WHAT NEEDS TO BE DONE:
Quote all of the following lines verbatim, omitting the pictures from your answer.
[Opening DATA PROVIDED section]
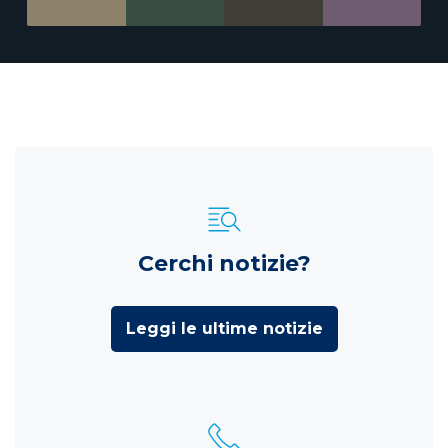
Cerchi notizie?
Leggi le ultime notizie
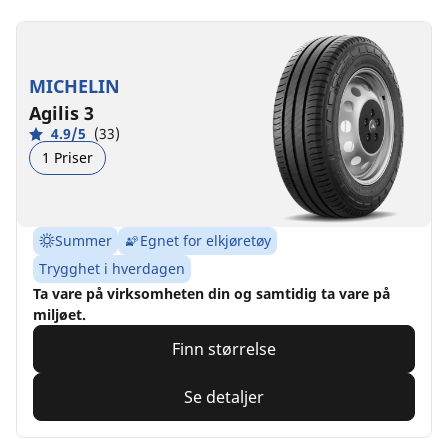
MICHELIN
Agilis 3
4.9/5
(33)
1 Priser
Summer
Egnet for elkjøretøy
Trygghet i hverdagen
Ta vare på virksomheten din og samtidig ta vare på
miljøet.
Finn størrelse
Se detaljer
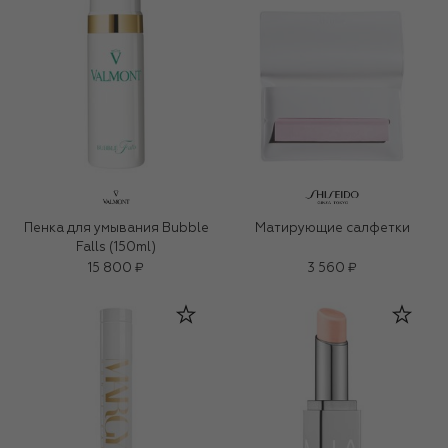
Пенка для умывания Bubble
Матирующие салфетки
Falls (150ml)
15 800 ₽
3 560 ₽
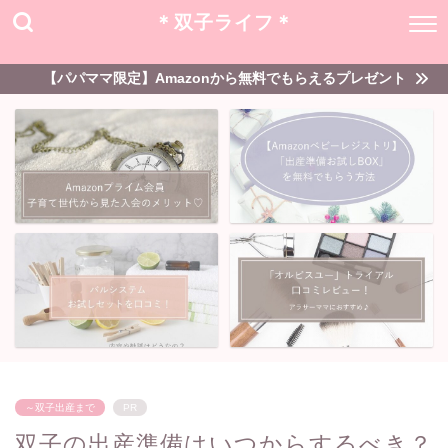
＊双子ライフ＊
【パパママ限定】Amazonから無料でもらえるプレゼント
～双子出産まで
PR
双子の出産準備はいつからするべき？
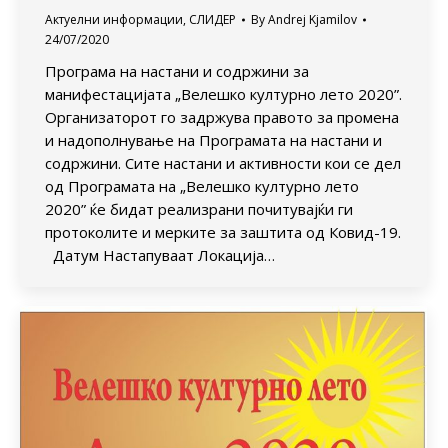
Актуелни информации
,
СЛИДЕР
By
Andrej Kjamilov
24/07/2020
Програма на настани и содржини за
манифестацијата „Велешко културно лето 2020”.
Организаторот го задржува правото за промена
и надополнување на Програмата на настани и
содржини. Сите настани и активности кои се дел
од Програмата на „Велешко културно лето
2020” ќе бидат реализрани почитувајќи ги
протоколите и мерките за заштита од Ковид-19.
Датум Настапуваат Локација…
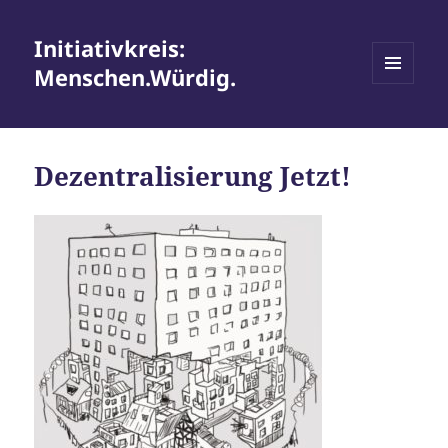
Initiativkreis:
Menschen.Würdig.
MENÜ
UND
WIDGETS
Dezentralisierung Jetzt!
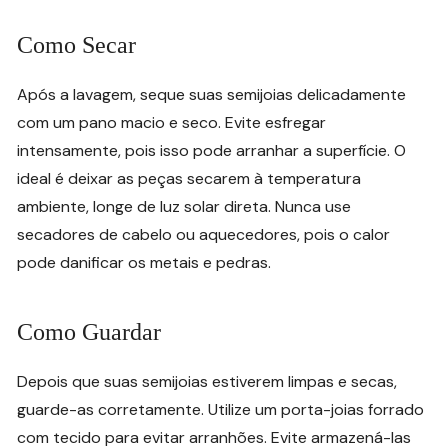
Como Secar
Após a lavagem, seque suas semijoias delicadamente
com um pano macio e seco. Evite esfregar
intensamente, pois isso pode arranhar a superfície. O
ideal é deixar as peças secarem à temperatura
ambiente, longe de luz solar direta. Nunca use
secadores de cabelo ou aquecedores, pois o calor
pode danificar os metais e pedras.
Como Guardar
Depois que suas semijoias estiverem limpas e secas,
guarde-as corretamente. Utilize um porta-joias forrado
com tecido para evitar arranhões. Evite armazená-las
[Closing DATA PROVIDED section]
RESULT:
Cerchi notizie?
Leggi le ultime notizie
MICHELIN
Agilis 3
4.9/5
(33)
1 Priser
Summer
Egnet for elkjøretøy
Trygghet i hverdagen
Ta vare på virksomheten din og samtidig ta vare på
miljøet.
Finn størrelse
Se detaljer
Пенка для умывания Bubble
Матирующие салфетки
Falls (150ml)
15 800 ₽
3 560 ₽
＊双子ライフ＊
【パパママ限定】Amazonから無料でもらえるプレゼント
～双子出産まで
PR
双子の出産準備はいつからするべき？
Актуелни информации
,
СЛИДЕР
By
Andrej Kjamilov
24/07/2020
Програма на настани и содржини за
манифестацијата „Велешко културно лето 2020”.
Организаторот го задржува правото за промена
и надополнување на Програмата на настани и
содржини. Сите настани и активности кои се дел
од Програмата на „Велешко културно лето
2020” ќе бидат реализрани почитувајќи ги
протоколите и мерките за заштита од Ковид-19.
Датум Настапуваат Локација…
Initiativkreis:
Menschen.Würdig.
MENÜ
UND
WIDGETS
Dezentralisierung Jetzt!
Como Secar
Após a lavagem, seque suas semijoias delicadamente
com um pano macio e seco. Evite esfregar
intensamente, pois isso pode arranhar a superfície. O
ideal é deixar as peças secarem à temperatura
ambiente, longe de luz solar direta. Nunca use
secadores de cabelo ou aquecedores, pois o calor
pode danificar os metais e pedras.
Como Guardar
Depois que suas semijoias estiverem limpas e secas,
guarde-as corretamente. Utilize um porta-joias forrado
com tecido para evitar arranhões. Evite armazená-las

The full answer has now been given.